# TEXT SEGMENT
■ ■ ■

Thursday, August 6, 2015

Why did everyone like this so much? I feel stupid.

 Benjamin Franklin's Bastard
by Sally Cabot

I'm going to look up the story behind the story later, but here's what I thought.  She took the facts, probably did a good bit of research, then set out to write the story as fiction.  My guess is that the facts didn't include the name of the girl who bore Franklin's illegitimate child; her lifestyle and habits and thoughts; the many people who befriended or took advantage of her; her family; even her medical issues.  The mental instability of Franklin's wife may have been fact or deduction, but her private behavior at home would not be on record.  The facts may have included the name and occupation of Franklin's son's mistress and something about the birth of his son's son; they would certainly include his posting as Royal Governor of New Jersey, but probably not the jeers and taunts from the citizens of the revolution.  Those details had to be made up.

The people she invented were all interesting, well detailed, imminently believable.  They could very much be real.  It makes me a little uneasy to think that such well-crafted fiction might be confused for fact someday.  I mean, think about it--how many teenagers of today think that Abraham Lincoln's mother was killed by a vampire bite?

But what bugs me is that the author stuck to the plot defined in history, so she couldn't write a real novel.  Real novels have a punch line.  They have some mystery in them, some puzzle to keep them alive.  The closest thing to mystery this novel had was the constantly recurring question of whether Anna would tell her son that she was his mother, and if so, how would he react to her.

I would have liked this a thousand times better if it had been 100% fiction.  There's plenty of really exciting works of history out there--I don't see the need to make stuff up if you can't make up a new plot, too.  Or unless it's vampires.

■ ■ ■

Saved entries:
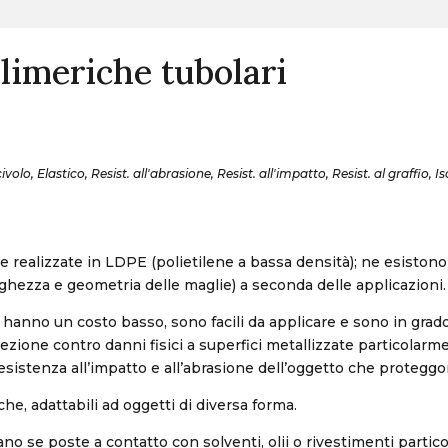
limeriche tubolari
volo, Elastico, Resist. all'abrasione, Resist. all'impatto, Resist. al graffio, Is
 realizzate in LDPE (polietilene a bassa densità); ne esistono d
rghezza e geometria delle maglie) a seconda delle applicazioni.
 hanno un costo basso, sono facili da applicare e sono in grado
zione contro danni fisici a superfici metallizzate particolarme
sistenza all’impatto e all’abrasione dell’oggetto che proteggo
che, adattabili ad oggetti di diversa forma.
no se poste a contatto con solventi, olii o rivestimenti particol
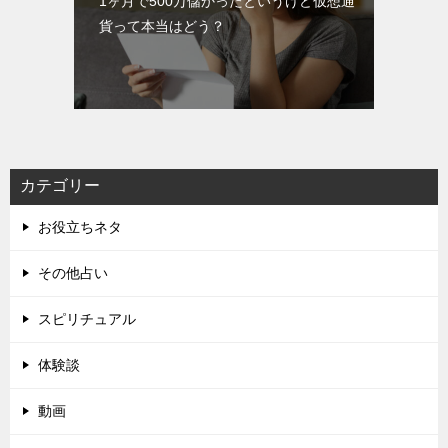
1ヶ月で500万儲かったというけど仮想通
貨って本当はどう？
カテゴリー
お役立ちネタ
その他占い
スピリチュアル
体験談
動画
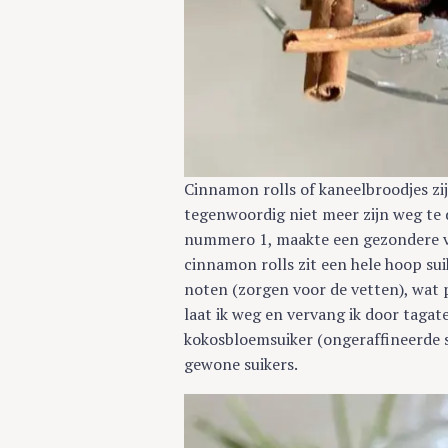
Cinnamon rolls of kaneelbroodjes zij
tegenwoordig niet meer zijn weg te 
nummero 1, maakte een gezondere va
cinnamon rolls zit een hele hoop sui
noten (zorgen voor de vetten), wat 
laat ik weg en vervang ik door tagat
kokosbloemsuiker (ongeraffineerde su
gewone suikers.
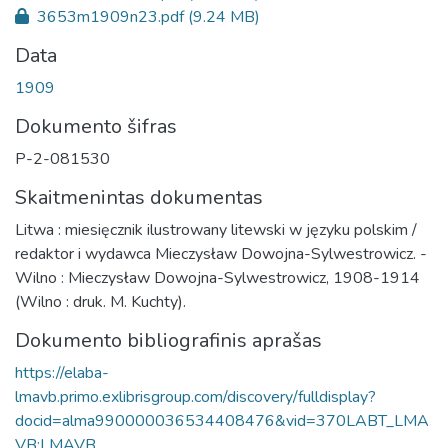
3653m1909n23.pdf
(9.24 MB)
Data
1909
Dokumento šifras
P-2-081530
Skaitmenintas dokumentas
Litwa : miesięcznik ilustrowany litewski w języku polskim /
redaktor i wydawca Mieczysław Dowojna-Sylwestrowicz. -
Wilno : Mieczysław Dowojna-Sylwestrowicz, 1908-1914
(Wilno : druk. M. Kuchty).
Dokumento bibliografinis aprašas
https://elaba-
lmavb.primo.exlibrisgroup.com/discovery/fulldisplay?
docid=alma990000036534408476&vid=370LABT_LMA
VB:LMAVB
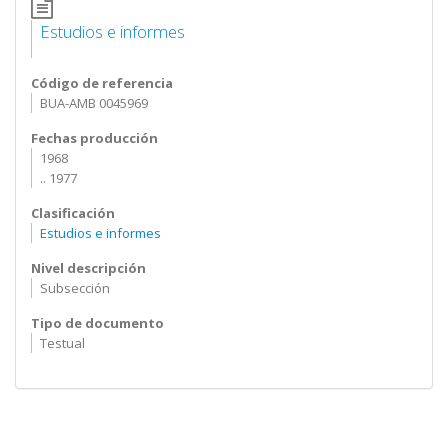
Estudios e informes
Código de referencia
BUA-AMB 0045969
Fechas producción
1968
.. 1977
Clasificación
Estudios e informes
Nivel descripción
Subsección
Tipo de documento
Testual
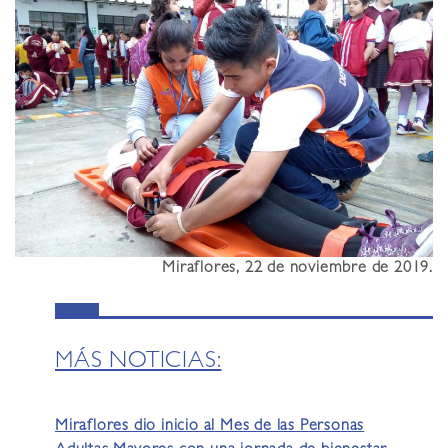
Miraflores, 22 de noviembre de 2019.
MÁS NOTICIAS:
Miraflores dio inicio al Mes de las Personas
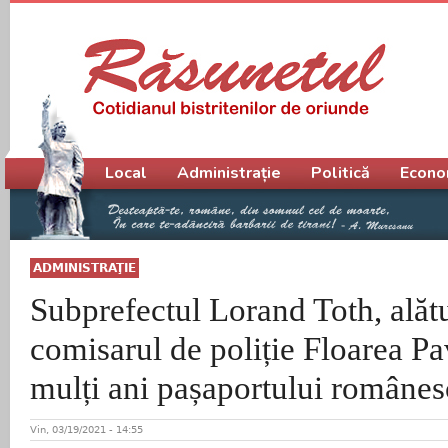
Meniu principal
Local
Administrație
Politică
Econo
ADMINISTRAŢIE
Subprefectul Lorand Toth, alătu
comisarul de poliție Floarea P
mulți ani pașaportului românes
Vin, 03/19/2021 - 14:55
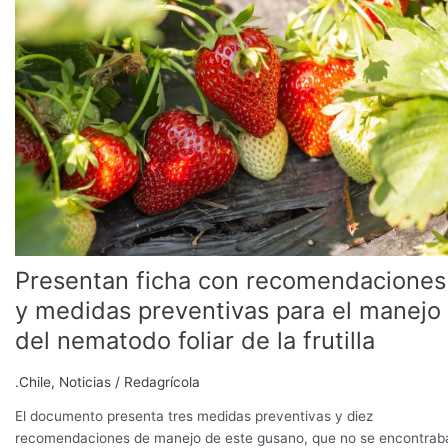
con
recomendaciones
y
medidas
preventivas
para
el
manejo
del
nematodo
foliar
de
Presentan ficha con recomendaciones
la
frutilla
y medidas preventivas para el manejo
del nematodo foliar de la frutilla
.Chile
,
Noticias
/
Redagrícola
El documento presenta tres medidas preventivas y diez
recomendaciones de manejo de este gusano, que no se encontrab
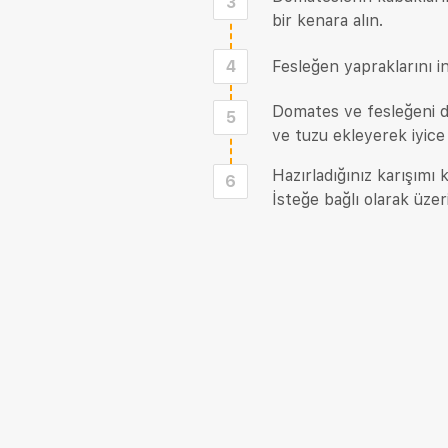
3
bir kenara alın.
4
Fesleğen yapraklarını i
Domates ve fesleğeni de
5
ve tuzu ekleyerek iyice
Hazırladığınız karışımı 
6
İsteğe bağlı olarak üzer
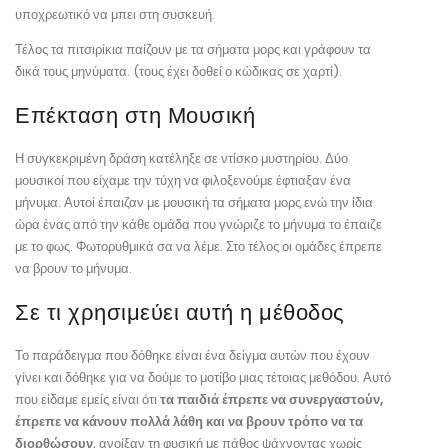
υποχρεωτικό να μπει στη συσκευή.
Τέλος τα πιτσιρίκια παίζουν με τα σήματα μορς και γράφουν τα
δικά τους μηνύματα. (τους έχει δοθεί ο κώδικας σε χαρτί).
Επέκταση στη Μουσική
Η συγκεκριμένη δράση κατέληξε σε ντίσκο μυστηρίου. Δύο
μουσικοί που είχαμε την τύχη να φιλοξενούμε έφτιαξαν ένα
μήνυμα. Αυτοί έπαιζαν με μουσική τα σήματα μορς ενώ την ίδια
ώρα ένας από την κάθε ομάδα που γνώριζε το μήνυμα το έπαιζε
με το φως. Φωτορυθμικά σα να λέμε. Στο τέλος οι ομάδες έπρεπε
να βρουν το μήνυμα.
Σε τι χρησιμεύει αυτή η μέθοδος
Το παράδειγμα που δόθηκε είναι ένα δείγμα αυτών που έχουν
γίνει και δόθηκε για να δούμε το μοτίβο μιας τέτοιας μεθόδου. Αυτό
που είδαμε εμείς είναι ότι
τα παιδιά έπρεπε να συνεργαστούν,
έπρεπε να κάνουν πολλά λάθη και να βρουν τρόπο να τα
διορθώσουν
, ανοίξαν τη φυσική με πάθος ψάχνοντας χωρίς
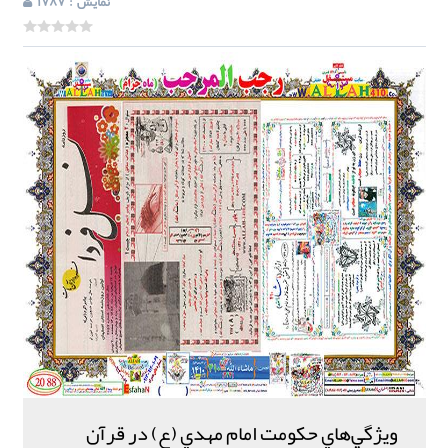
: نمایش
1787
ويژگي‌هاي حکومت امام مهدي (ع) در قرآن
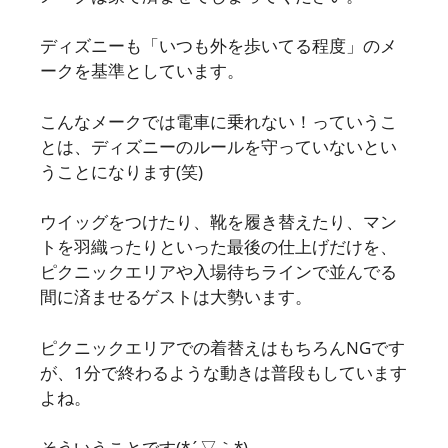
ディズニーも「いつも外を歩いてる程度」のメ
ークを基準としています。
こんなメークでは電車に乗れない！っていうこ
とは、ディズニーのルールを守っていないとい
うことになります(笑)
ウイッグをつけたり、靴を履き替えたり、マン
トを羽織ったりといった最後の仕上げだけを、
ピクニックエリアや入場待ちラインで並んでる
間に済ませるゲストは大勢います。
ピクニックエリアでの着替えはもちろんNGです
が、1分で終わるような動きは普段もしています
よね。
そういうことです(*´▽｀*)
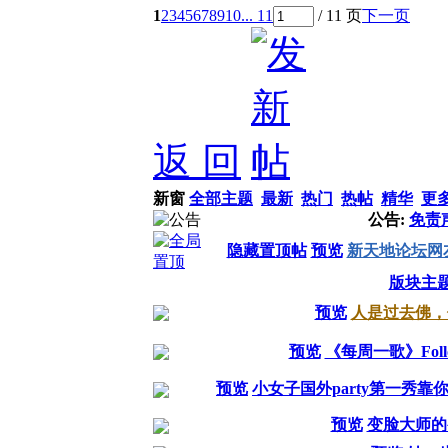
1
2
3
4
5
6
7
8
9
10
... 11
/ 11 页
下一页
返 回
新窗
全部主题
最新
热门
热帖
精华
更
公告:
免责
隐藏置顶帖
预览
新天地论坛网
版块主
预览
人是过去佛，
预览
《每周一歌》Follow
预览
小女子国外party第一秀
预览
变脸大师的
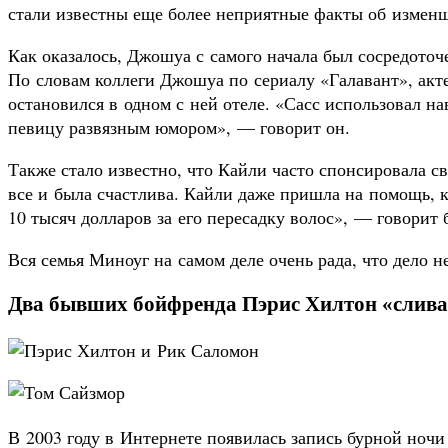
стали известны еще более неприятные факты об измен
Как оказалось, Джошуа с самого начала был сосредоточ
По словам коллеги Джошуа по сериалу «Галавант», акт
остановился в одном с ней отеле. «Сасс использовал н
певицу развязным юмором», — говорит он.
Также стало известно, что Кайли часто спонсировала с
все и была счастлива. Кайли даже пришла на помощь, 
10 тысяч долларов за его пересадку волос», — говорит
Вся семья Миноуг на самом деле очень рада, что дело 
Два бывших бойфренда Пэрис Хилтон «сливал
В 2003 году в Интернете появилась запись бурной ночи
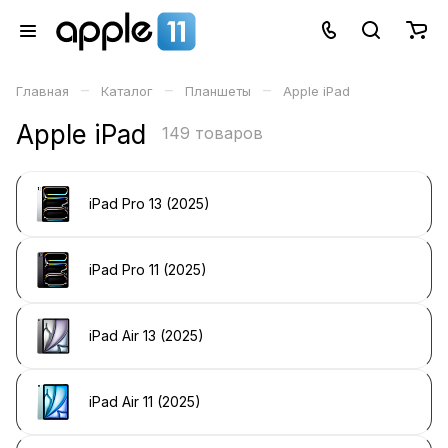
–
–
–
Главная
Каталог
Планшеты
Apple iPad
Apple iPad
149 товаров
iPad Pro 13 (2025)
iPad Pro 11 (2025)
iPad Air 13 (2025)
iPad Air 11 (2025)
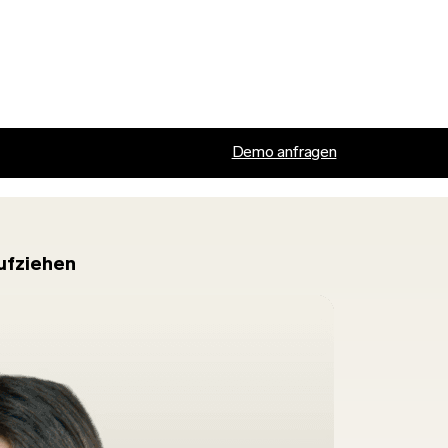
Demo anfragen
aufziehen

■ ■ ■

Summarize the review in two sentences. The items play no part in the work on the review.

The review of Sally Cabot's novel Benjamin Franklin's Bastard guesses that the author researched the historical facts and then invented details such as the life of the girl who bore Franklin's illegitimate child, and it calls the invented people interesting, well detailed and believable. Its complaint is that sticking to the plot defined in history kept the book from having real mystery, so the reviewer would have liked it better as 100% fiction.